[Items from a data source]
--------------------------------------------------

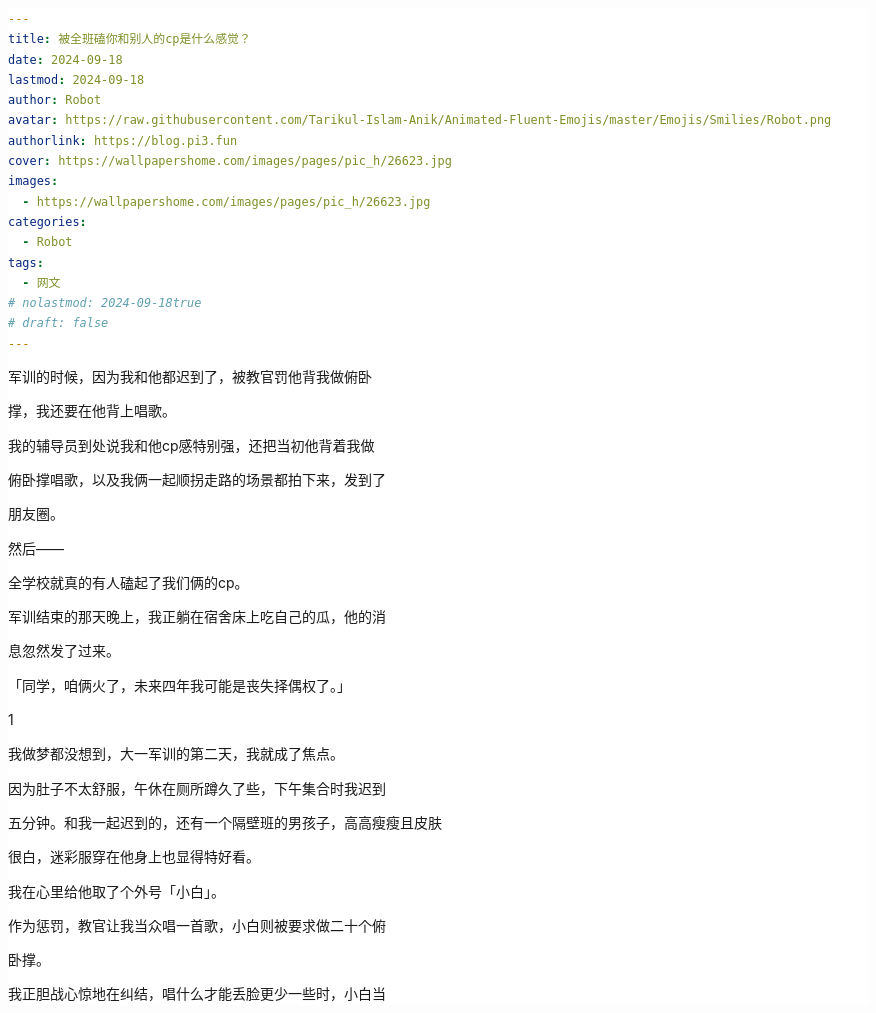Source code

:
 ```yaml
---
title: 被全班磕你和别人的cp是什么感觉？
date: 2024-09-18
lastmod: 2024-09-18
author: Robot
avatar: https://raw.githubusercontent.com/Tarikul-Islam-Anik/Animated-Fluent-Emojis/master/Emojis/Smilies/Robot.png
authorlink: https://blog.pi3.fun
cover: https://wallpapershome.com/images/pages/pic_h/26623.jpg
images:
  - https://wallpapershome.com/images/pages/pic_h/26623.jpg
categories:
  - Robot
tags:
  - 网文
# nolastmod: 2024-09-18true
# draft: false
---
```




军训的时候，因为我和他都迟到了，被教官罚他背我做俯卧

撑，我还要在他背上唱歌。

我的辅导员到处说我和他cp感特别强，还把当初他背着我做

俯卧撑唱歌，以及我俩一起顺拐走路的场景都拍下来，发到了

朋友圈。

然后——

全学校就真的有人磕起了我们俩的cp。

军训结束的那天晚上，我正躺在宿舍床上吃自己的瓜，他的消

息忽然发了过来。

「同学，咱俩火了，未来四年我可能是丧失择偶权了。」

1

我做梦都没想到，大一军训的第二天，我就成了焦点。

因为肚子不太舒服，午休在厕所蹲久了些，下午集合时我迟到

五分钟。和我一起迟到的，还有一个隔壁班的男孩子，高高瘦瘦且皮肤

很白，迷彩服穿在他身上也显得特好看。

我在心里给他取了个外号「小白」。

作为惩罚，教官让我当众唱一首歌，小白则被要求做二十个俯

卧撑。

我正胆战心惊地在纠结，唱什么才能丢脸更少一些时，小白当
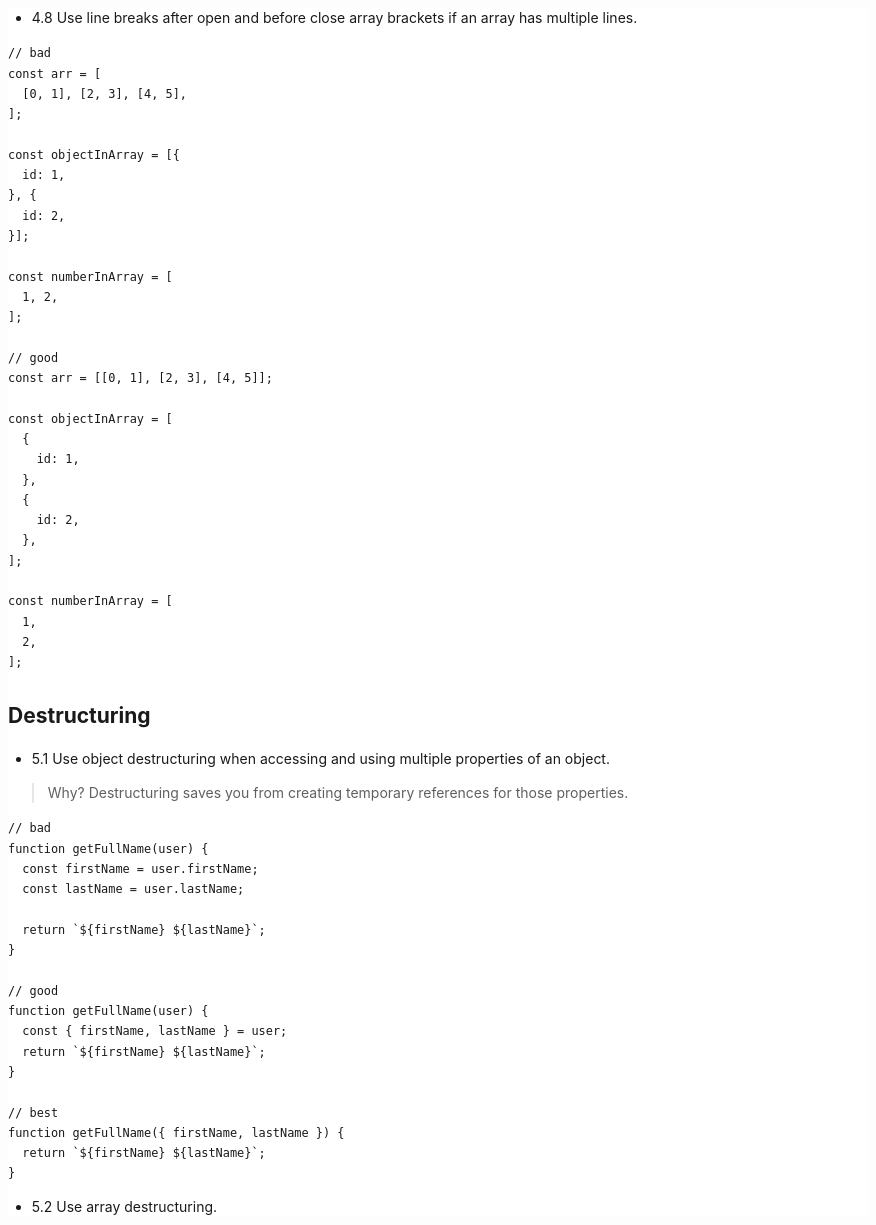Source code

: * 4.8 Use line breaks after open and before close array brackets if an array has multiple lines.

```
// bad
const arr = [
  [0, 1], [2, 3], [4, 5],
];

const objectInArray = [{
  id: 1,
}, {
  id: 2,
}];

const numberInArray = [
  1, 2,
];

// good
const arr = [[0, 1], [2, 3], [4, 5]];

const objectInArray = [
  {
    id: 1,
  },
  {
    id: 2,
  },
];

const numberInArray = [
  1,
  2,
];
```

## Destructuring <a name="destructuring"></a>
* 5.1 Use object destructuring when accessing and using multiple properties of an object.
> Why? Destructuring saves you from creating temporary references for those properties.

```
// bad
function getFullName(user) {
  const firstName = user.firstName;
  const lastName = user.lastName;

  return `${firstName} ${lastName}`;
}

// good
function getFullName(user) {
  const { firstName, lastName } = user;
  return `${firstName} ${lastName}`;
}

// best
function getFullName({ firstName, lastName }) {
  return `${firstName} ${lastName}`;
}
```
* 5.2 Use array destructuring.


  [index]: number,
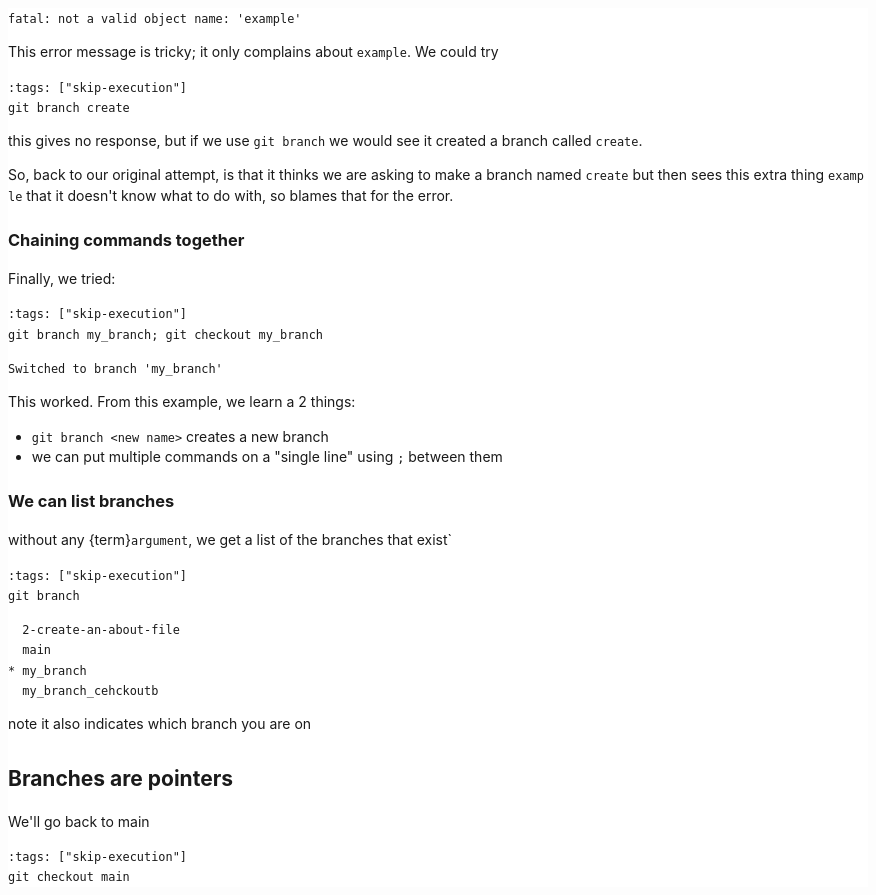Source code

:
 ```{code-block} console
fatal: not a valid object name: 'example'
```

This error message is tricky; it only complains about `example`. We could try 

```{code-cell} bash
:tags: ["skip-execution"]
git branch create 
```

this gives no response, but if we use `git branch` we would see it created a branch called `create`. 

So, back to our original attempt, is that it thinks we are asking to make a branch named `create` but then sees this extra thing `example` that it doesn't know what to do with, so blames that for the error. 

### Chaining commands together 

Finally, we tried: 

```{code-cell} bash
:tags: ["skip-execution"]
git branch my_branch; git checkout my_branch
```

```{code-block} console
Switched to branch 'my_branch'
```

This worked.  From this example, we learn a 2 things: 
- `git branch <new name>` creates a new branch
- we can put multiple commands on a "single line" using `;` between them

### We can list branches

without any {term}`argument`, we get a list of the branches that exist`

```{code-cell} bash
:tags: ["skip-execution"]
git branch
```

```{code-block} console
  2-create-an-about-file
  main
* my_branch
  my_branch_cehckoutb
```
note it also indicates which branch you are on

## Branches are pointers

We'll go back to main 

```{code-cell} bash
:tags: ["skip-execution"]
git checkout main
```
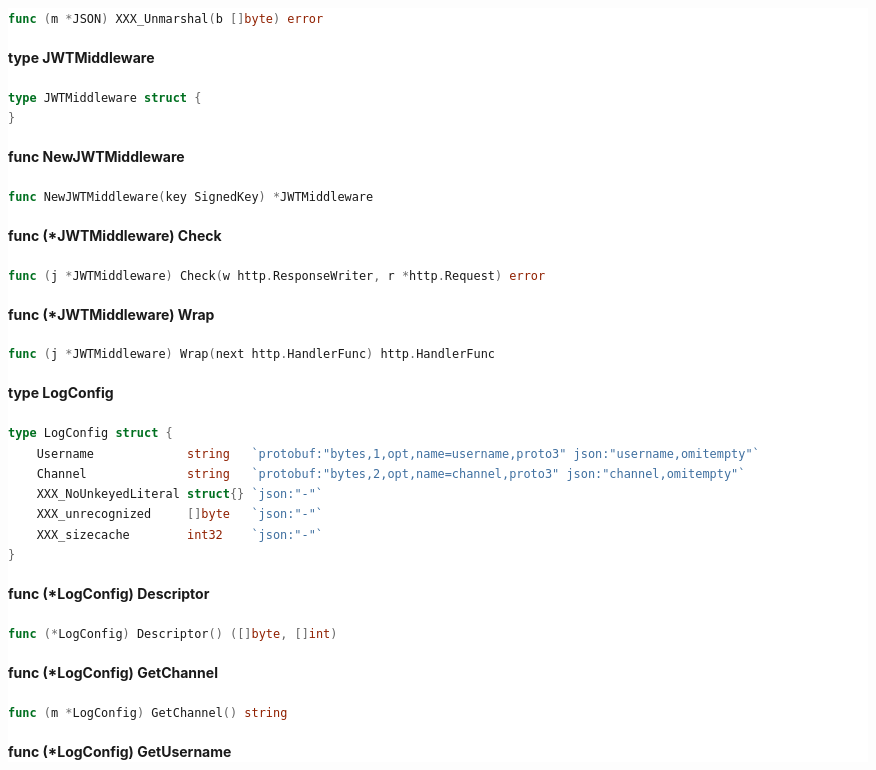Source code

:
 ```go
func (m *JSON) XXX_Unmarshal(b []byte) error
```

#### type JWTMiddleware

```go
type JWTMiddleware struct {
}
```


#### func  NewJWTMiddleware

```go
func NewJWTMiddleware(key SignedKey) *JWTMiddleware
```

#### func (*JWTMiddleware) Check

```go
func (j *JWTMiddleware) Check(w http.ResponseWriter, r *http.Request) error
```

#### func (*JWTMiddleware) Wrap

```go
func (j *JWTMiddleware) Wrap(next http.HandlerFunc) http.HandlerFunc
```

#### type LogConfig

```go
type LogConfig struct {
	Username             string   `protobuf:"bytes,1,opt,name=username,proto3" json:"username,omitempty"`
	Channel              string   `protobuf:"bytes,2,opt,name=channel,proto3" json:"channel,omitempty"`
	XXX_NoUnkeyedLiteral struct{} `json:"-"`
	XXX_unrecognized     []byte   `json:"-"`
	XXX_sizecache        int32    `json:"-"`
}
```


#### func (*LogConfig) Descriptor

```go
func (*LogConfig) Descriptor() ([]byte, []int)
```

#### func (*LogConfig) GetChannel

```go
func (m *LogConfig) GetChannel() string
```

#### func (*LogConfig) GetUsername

--------------------------------------------------

• [Activity]:
Retype the entries above word for word, minus any images.

• [Answer to this task]:
Source code

:
 ```yaml
---
title: 被全班磕你和别人的cp是什么感觉？
date: 2024-09-18
lastmod: 2024-09-18
author: Robot
avatar: https://raw.githubusercontent.com/Tarikul-Islam-Anik/Animated-Fluent-Emojis/master/Emojis/Smilies/Robot.png
authorlink: https://blog.pi3.fun
cover: https://wallpapershome.com/images/pages/pic_h/26623.jpg
images:
  - https://wallpapershome.com/images/pages/pic_h/26623.jpg
categories:
  - Robot
tags:
  - 网文
# nolastmod: 2024-09-18true
# draft: false
---
```




军训的时候，因为我和他都迟到了，被教官罚他背我做俯卧

撑，我还要在他背上唱歌。

我的辅导员到处说我和他cp感特别强，还把当初他背着我做

俯卧撑唱歌，以及我俩一起顺拐走路的场景都拍下来，发到了

朋友圈。

然后——

全学校就真的有人磕起了我们俩的cp。

军训结束的那天晚上，我正躺在宿舍床上吃自己的瓜，他的消

息忽然发了过来。

「同学，咱俩火了，未来四年我可能是丧失择偶权了。」

1

我做梦都没想到，大一军训的第二天，我就成了焦点。

因为肚子不太舒服，午休在厕所蹲久了些，下午集合时我迟到

五分钟。和我一起迟到的，还有一个隔壁班的男孩子，高高瘦瘦且皮肤

很白，迷彩服穿在他身上也显得特好看。

我在心里给他取了个外号「小白」。

作为惩罚，教官让我当众唱一首歌，小白则被要求做二十个俯

卧撑。

我正胆战心惊地在纠结，唱什么才能丢脸更少一些时，小白当
Source code

: * 4.8 Use line breaks after open and before close array brackets if an array has multiple lines.

```
// bad
const arr = [
  [0, 1], [2, 3], [4, 5],
];

const objectInArray = [{
  id: 1,
}, {
  id: 2,
}];

const numberInArray = [
  1, 2,
];

// good
const arr = [[0, 1], [2, 3], [4, 5]];

const objectInArray = [
  {
    id: 1,
  },
  {
    id: 2,
  },
];

const numberInArray = [
  1,
  2,
];
```

## Destructuring <a name="destructuring"></a>
* 5.1 Use object destructuring when accessing and using multiple properties of an object.
> Why? Destructuring saves you from creating temporary references for those properties.

```
// bad
function getFullName(user) {
  const firstName = user.firstName;
  const lastName = user.lastName;

  return `${firstName} ${lastName}`;
}

// good
function getFullName(user) {
  const { firstName, lastName } = user;
  return `${firstName} ${lastName}`;
}

// best
function getFullName({ firstName, lastName }) {
  return `${firstName} ${lastName}`;
}
```
* 5.2 Use array destructuring.


  [index]: number,
Source code

:
 ```{code-block} console
fatal: not a valid object name: 'example'
```

This error message is tricky; it only complains about `example`. We could try 

```{code-cell} bash
:tags: ["skip-execution"]
git branch create 
```

this gives no response, but if we use `git branch` we would see it created a branch called `create`. 

So, back to our original attempt, is that it thinks we are asking to make a branch named `create` but then sees this extra thing `example` that it doesn't know what to do with, so blames that for the error. 

### Chaining commands together 

Finally, we tried: 

```{code-cell} bash
:tags: ["skip-execution"]
git branch my_branch; git checkout my_branch
```

```{code-block} console
Switched to branch 'my_branch'
```

This worked.  From this example, we learn a 2 things: 
- `git branch <new name>` creates a new branch
- we can put multiple commands on a "single line" using `;` between them

### We can list branches

without any {term}`argument`, we get a list of the branches that exist`

```{code-cell} bash
:tags: ["skip-execution"]
git branch
```

```{code-block} console
  2-create-an-about-file
  main
* my_branch
  my_branch_cehckoutb
```
note it also indicates which branch you are on

## Branches are pointers

We'll go back to main 

```{code-cell} bash
:tags: ["skip-execution"]
git checkout main
```
Source code

:
 ```go
func (m *JSON) XXX_Unmarshal(b []byte) error
```

#### type JWTMiddleware

```go
type JWTMiddleware struct {
}
```


#### func  NewJWTMiddleware

```go
func NewJWTMiddleware(key SignedKey) *JWTMiddleware
```

#### func (*JWTMiddleware) Check

```go
func (j *JWTMiddleware) Check(w http.ResponseWriter, r *http.Request) error
```

#### func (*JWTMiddleware) Wrap

```go
func (j *JWTMiddleware) Wrap(next http.HandlerFunc) http.HandlerFunc
```

#### type LogConfig

```go
type LogConfig struct {
	Username             string   `protobuf:"bytes,1,opt,name=username,proto3" json:"username,omitempty"`
	Channel              string   `protobuf:"bytes,2,opt,name=channel,proto3" json:"channel,omitempty"`
	XXX_NoUnkeyedLiteral struct{} `json:"-"`
	XXX_unrecognized     []byte   `json:"-"`
	XXX_sizecache        int32    `json:"-"`
}
```


#### func (*LogConfig) Descriptor

```go
func (*LogConfig) Descriptor() ([]byte, []int)
```

#### func (*LogConfig) GetChannel

```go
func (m *LogConfig) GetChannel() string
```

#### func (*LogConfig) GetUsername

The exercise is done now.